Now that it was clear transformers processed images fundamentally differently from convolutional networks, researchers only grew more excited. The transformer’s versatility in converting data from a one-dimensional string, like a sentence, into a two-dimensional array, like an image, suggests that such a model could handle data of many other flavors. Wang, for example, thinks the transformer may be a big step toward achieving a kind of convergence of neural net architectures, resulting in a universal approach to computer vision — and perhaps to other AI tasks as well. “There are limitations to making it really happen, of course,” he said, “but if there is a model that can universalize, where you can put all kinds of data in one machine, then certainly that’s very fancy.”
Convergence Coming
Now researchers want to apply transformers to an even harder task: inventing new images. Language tools such as GPT-3 can generate new text based on their training data. In a paper presented last year, Wang combined two transformer models in an effort to do the same for images, a much harder problem. When the double transformer network trained on the faces of more than 200,000 celebrities, it synthesized new facial images at moderate resolution. The invented celebrities are impressively realistic and at least as convincing as those created by CNNs, according to the inception score, a standard way of evaluating images generated by a neural net.
Wang argues that the transformer’s success in generating images is even more surprising than ViT’s prowess in image classification. “A generative model needs to synthesize, needs to be able to add information to look plausible,” he said.

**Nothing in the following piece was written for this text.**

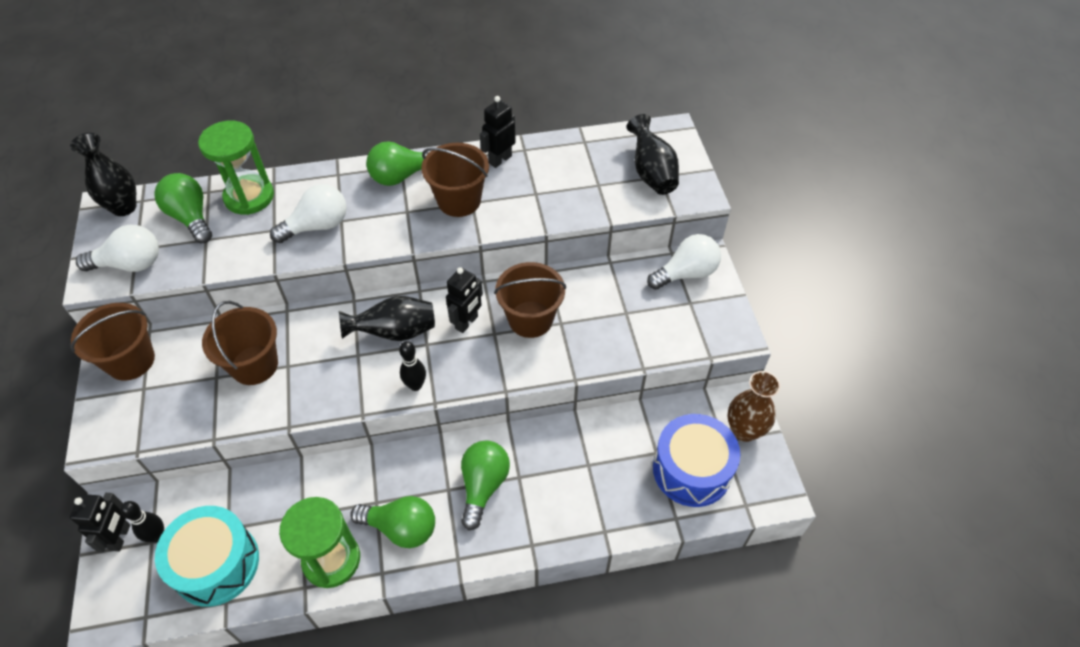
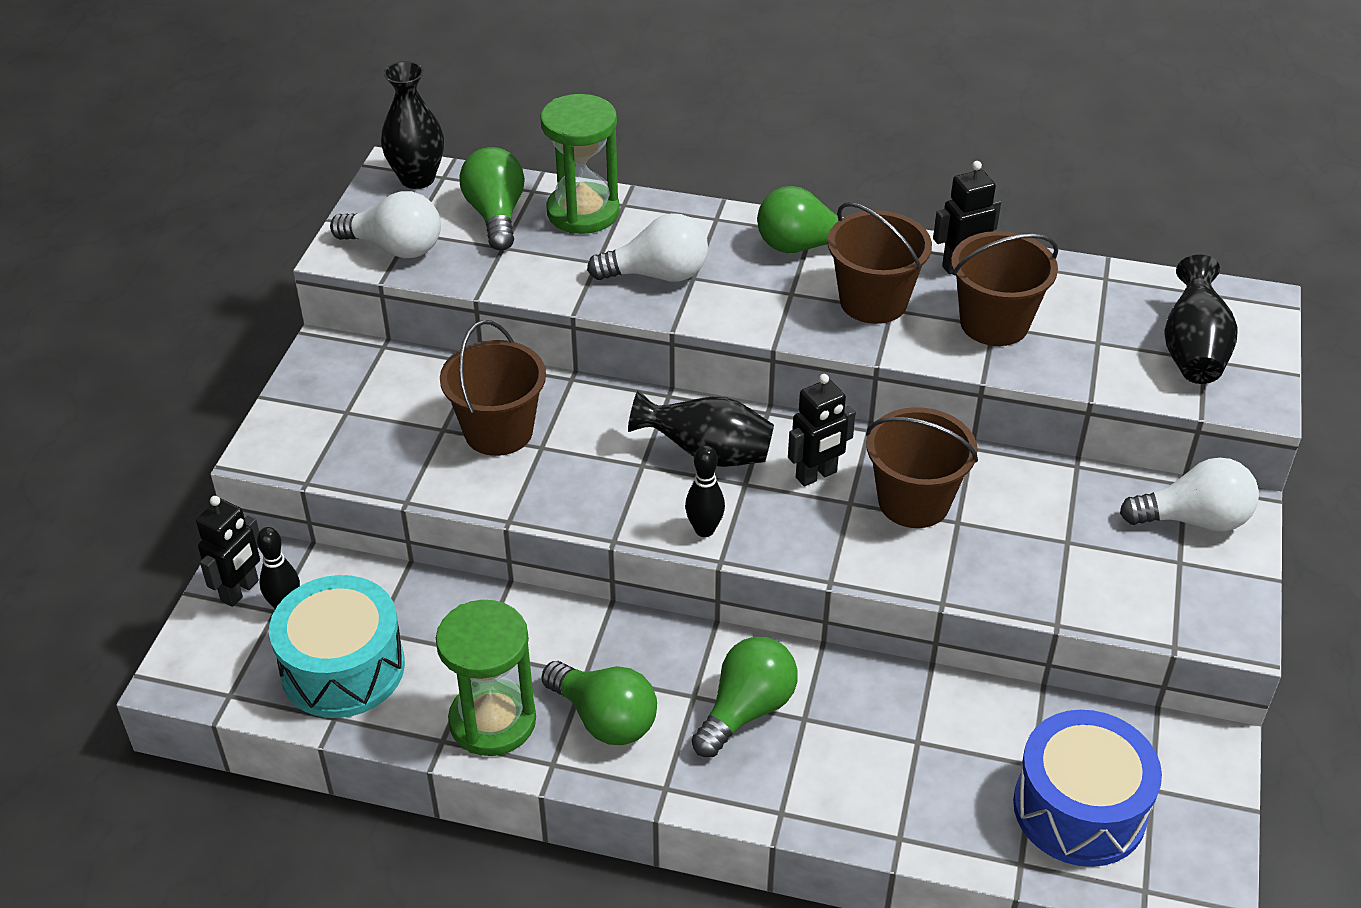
camera: 25 degrees right, 10 degrees down
brown bucket [71,303,155,381] -> brown bucket moved to [951,231,1058,346]
brown vase [727,371,780,442] -> none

And as with classification, the transformer approach is replacing convolutional networks.
Raghu and Wang see potential for new uses of transformers in multimodal processing — a model that can simultaneously handle multiple types of data, like raw images, video and language. “It was trickier to do before,” Raghu said, because of that siloed approach where each type of data had its own specialized model. But transformers suggest a way to combine multiple input sources. “There’s a whole realm of interesting applications, combining some of these different types of data and images.” For example, multimodal networks might power a system that reads a person’s lips in addition to listening to their voice. “You could have a rich representation of both language and image information,” Raghu said, “and in a much deeper way than was possible before.”